== 本文 ==
私達の身体は、30~50兆個の細胞から作られていますが、形成された身体の中に100兆個以上の細菌が生息しています。
細菌とか微生物と聞くだけで背筋が凍り付く人もいると思いますが、私達の身体はこの微生物達に管理され操られていると言ったらどうでしょうか?
「何言ってんだよ」と思いますよね。
ですが、あながち間違ってはいません。
菌を粗末にしたら罰が当たるのです!
身体機能を根本から観察する医師は一様に「過剰な除菌はするな」と言われます。
なぜなら、人体と菌は共存関係にあり持ちつ持たれつな関係なので、必要以上に菌を毛嫌いしては生命の健康維持に重大な欠陥を招くことになるからです。
細胞の数より2倍以上多く生存する細菌の活動によって、身体の良しあしも決まってきます。
では、細菌は私達の身体で何をしているのでしょうか?
腸内に住む細菌
体内に住む細菌の8割は腸に生息しています。
細菌にとって腸内は最適な生活空間で、私たちが食べたものをエサに生息しています。
===
__指示__:
体内の細菌を扱った本文の続きを、最後の文の次から書き継げ。 データは本文とは別の資料である。
== 提供データ ==
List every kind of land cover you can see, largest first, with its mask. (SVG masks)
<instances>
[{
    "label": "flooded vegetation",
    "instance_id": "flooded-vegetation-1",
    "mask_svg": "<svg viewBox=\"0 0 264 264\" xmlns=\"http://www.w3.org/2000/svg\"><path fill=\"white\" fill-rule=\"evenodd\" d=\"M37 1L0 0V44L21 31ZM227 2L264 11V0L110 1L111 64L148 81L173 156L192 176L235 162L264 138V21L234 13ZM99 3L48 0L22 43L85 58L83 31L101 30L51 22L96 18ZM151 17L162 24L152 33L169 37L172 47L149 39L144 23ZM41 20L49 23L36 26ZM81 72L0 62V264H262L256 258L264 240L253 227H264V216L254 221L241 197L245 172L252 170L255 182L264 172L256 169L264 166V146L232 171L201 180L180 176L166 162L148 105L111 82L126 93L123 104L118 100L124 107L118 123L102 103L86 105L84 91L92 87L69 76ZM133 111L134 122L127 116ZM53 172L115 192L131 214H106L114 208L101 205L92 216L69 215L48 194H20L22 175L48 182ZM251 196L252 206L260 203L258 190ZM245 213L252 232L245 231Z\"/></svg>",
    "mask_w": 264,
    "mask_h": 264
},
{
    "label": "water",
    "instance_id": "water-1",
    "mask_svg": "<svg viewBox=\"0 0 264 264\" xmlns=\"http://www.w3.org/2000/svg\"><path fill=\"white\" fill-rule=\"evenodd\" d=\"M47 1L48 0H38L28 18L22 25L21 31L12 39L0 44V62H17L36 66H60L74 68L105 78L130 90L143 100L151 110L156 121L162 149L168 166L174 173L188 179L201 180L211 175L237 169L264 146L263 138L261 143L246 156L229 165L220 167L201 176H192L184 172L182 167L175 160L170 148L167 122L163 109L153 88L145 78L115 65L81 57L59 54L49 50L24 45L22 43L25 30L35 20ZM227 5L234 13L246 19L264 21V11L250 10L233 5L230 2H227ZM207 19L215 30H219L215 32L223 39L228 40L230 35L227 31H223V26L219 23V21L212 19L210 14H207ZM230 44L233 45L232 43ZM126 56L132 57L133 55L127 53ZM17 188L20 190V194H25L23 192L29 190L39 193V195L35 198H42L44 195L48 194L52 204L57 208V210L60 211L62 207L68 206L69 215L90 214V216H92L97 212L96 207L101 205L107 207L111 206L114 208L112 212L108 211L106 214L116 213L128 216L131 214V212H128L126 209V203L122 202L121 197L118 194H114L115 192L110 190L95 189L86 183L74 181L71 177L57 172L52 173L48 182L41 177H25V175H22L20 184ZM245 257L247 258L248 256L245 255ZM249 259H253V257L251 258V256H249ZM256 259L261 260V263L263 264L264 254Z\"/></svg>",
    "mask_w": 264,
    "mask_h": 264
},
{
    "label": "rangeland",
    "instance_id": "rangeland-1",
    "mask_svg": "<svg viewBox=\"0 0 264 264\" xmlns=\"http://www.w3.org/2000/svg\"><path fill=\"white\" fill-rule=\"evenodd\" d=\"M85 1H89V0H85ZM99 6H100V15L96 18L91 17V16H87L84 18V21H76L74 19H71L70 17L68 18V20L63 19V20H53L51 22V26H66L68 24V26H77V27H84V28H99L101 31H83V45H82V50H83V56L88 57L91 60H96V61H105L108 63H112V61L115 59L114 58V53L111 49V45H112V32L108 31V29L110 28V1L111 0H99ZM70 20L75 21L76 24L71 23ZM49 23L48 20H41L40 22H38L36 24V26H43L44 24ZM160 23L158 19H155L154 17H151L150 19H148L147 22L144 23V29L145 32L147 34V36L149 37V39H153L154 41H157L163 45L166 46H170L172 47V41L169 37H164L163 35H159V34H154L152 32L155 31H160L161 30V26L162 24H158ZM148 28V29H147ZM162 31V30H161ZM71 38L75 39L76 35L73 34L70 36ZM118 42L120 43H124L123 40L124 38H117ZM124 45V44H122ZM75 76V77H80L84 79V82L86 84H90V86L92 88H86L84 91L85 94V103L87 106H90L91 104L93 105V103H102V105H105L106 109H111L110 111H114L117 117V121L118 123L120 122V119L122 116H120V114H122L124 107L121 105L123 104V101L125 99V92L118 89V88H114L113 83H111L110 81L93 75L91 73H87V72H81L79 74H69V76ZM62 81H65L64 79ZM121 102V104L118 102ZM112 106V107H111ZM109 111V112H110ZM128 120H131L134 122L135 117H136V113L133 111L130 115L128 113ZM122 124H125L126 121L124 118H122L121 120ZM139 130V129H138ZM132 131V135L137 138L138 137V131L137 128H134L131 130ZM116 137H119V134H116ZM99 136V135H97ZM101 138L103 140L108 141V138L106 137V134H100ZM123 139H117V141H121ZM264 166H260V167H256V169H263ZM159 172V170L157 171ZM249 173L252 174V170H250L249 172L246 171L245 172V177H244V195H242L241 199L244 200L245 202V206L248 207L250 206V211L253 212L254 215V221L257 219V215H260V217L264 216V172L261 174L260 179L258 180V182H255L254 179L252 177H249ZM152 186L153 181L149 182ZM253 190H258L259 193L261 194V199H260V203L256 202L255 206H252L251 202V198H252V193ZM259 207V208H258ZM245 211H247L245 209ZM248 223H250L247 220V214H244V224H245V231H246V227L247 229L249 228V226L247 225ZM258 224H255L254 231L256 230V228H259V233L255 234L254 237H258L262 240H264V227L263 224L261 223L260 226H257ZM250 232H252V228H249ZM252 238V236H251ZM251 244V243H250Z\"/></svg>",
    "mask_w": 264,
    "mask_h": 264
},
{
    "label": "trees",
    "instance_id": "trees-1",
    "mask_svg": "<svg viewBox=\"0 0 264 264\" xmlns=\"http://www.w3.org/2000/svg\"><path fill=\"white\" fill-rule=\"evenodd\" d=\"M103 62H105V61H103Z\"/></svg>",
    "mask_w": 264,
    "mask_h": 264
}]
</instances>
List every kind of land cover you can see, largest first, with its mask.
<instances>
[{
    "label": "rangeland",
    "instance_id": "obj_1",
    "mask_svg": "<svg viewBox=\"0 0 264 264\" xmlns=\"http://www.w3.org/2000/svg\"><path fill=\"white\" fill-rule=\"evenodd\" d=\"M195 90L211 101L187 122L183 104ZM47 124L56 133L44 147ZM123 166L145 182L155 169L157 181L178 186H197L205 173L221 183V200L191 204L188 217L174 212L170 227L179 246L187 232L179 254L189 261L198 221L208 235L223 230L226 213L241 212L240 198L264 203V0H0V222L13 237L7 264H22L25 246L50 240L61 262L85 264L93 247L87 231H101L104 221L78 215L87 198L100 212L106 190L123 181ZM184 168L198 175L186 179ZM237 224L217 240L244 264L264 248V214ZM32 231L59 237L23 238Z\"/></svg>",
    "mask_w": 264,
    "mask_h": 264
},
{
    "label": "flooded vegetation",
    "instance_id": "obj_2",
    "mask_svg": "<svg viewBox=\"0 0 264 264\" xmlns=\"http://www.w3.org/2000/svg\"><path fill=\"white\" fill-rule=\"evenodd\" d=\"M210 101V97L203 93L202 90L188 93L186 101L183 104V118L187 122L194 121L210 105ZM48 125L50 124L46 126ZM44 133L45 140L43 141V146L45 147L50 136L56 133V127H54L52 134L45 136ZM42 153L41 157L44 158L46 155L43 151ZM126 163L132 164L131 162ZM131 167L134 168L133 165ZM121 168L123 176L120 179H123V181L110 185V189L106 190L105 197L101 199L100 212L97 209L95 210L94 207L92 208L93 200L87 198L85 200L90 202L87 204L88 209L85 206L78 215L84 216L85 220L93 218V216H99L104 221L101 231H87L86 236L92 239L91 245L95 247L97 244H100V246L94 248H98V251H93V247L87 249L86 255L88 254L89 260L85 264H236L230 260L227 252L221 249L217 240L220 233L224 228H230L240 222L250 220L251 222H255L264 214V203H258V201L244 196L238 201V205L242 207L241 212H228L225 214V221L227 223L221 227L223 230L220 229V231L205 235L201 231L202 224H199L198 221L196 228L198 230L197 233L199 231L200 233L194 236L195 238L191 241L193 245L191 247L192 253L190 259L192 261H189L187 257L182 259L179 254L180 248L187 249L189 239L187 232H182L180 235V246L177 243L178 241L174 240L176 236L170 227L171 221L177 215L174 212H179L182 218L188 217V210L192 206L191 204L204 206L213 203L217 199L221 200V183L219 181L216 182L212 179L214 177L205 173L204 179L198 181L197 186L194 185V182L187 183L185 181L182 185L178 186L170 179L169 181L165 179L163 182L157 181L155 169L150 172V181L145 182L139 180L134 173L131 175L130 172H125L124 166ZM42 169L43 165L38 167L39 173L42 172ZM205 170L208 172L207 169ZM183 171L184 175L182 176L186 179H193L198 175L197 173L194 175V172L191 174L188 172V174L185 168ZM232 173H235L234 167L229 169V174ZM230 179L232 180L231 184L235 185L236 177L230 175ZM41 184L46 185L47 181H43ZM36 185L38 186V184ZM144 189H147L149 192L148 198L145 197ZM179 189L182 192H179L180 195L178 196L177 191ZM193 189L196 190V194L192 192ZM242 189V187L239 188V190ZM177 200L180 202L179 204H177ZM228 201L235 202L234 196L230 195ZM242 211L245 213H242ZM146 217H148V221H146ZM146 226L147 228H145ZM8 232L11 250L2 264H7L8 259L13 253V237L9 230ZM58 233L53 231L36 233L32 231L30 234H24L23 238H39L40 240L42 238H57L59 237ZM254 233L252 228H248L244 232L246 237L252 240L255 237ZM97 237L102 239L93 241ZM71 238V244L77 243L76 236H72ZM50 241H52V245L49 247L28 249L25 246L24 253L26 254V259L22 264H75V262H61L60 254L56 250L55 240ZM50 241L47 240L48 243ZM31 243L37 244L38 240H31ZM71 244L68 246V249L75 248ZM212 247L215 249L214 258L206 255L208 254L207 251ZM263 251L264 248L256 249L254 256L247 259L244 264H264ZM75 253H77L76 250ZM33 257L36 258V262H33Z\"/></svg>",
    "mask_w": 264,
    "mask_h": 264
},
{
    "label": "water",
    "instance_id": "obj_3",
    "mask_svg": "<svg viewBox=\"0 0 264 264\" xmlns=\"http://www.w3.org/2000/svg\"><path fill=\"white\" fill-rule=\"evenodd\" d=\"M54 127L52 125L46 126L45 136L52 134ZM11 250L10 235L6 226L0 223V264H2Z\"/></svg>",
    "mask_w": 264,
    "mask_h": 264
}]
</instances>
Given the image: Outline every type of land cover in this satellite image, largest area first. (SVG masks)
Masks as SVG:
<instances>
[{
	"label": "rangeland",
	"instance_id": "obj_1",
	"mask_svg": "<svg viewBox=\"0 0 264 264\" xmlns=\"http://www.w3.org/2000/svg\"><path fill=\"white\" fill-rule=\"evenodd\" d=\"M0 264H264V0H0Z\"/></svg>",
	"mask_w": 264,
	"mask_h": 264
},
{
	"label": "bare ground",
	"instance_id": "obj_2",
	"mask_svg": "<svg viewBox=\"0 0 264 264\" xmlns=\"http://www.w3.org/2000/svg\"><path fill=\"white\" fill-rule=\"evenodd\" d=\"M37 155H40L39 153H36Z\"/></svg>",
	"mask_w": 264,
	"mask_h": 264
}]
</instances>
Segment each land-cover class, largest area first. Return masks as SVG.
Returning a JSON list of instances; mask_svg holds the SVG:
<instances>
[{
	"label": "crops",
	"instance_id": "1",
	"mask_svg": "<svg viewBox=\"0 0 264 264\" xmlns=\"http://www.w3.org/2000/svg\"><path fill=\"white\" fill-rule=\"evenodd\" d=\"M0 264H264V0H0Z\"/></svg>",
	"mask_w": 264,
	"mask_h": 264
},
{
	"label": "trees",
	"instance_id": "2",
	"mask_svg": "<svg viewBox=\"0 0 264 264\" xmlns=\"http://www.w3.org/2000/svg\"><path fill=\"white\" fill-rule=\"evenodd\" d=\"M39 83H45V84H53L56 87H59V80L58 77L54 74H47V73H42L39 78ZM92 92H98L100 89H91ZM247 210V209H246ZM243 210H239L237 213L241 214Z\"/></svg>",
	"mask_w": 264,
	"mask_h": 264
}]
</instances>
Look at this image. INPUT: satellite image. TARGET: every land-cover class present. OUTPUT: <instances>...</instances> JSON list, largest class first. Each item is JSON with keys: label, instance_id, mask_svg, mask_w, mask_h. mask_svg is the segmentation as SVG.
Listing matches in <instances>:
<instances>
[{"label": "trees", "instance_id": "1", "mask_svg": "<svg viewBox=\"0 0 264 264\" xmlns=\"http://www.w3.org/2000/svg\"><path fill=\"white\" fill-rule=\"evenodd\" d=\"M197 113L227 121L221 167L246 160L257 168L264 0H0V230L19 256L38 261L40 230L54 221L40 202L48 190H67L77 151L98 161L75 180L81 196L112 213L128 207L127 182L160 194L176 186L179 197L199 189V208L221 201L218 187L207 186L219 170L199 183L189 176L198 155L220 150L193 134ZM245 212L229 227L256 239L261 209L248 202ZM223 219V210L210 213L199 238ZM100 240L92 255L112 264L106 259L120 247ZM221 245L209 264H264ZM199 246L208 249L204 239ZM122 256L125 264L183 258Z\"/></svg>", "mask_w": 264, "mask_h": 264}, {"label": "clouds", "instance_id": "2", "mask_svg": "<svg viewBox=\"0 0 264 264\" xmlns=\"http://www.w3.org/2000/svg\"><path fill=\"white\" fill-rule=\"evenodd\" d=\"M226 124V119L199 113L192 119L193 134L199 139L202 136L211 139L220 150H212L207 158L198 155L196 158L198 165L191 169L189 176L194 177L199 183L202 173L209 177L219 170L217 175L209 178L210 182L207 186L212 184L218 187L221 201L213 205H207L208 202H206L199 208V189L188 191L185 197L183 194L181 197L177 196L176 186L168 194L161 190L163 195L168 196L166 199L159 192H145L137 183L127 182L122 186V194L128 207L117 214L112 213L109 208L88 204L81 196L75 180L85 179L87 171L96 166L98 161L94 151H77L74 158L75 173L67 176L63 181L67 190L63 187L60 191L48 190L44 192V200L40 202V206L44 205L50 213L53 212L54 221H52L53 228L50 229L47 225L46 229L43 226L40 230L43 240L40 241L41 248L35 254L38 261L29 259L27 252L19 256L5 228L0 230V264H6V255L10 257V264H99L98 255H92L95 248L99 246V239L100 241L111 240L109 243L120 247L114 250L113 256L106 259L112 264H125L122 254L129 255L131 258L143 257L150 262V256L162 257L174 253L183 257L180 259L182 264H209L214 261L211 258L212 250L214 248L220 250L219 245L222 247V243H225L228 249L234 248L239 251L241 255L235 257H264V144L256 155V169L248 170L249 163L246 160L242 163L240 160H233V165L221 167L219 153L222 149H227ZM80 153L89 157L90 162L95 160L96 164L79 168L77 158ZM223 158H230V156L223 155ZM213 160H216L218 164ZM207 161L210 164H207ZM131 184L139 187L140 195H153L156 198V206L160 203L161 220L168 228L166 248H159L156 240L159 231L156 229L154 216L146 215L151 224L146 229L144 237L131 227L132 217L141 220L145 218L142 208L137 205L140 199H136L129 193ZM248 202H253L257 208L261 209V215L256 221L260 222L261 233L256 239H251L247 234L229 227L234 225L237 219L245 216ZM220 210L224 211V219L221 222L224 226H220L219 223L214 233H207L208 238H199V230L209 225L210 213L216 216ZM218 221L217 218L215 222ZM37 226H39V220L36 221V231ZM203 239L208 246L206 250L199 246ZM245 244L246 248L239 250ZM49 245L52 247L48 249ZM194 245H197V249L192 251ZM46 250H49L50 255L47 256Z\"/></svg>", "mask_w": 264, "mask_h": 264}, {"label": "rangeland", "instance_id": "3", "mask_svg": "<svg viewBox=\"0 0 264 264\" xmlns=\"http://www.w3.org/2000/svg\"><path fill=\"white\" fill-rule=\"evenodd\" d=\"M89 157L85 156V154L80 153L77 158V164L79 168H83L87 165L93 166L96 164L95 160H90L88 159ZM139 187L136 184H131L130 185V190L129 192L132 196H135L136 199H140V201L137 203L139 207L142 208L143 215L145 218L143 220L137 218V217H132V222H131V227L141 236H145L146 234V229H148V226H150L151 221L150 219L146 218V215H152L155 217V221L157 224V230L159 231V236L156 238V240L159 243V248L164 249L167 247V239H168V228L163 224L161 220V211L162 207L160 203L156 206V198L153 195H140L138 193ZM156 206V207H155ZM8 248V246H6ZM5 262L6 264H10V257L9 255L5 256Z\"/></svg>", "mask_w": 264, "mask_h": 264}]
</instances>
===
__回答欄__:
ですが、ただエサを食べているだけではなく、私達自身が合成できないビタミン類や有益な代謝物を生産して、私達の体内環境を作ってくれています。
この腸内細菌の良しあしで、便通はもちろん免疫系や多くの生活習慣病が左右されることが分かっています。
要するに自分の「体質」は腸内細菌が作っているという事になります。
ということは、いつも自分のために食事をとっているのが、腸内細菌のために何を食べるかで体質や健康状態を改善させることができるのです。
細菌の出す有益な代謝物を獲得するために、戦略的に栄養を与えてあげると自分の思うような体質へと変わることができるのです。
脳腸相関
「腸は第二の脳」と言われますが、それはなぜなのでしょう。
人間のあらゆる活動は、脳・腸・腸内細菌がネットワークを形成して調整しているようです。
腸内細菌叢や腸内環境の異常が起こると、脳に伝える神経伝達に異常が生じることも分かってきました。
アルツハイマー認知症では通常の腸内細菌にはない菌の繁殖が多く見られたり、神経伝達物質の「GABA」を生産する菌が少ないと自閉症などになりやすいなど、腸内細菌の種類や量によって脳に関する異常などがかかわっています。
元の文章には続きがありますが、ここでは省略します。